Over time, the drains and pipes can become a basin for bacteria.
"There's skin, there's nails that go down into the whirlpool spa, and go back into the area where the filter is. And so, as my doctor explained to me, it's like swamp water," Francis Cannon, who contracted a bacterial skin infection, said.
7News went along with State Inspectors to see what's really in the water.
We collected and tested samples from salons in Somerville and Cambridge, and some of them got nailed.
All of the samples came back with massive amounts of bacteria.
Five out of seven had levels too numerous to count.
To give you an idea how bad the problem was, regulations for swimming pool water allow no more than a bacterial count of 200. Our tests came back with counts of more than 60,000.
"The temperature is high, it's dark, warm, moist. It could have mold, fungus, and some bacteria. It's a perfect breeding ground for that," Dr. Ioli said.
We also found staph running rampant. Four of the samples had levels so high, they could lead to serious and often critical infections. E. coli and salmonella were abundant as well. One sample shows a frightening level.

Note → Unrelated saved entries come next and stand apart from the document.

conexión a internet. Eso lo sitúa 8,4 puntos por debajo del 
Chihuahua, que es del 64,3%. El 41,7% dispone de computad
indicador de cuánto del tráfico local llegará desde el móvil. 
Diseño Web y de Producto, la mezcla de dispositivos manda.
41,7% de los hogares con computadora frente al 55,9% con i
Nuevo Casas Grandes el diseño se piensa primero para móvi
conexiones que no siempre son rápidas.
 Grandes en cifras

With all this bacteria breeding, your feet could be soaking in something sickening.
"The longer you stay, the more water gets absorbed and things loosen up, and start causing a problem, " Dr. Ioli said.
Just last month, a Texas woman died after her foot was cut during a pedicure.
"She didn't feel the cut, she just happened to look down and see the cut on the pumice stone," David Jackson, husband of the Texas woman, said.
The 46-year-old mother developed a massive staph infection that traveled through her bloodstream.
Doctors say the best defense is a good offense. Always, check for yourself when you are in a salon.
Are they disinfecting the pedicure tubs? Are they running fresh water through the pipes and sterilizing the tools?
"Make sure they're pulling out clean things, you don't want them to pull something out of where you can't see," Amy Naylor, Licensed Cosmetologist, said.
Following these simple suggestions will help make your pedicure perfect, not a problem.
Another good suggestion; shave your legs a day or two before a pedicure and not right before you go in.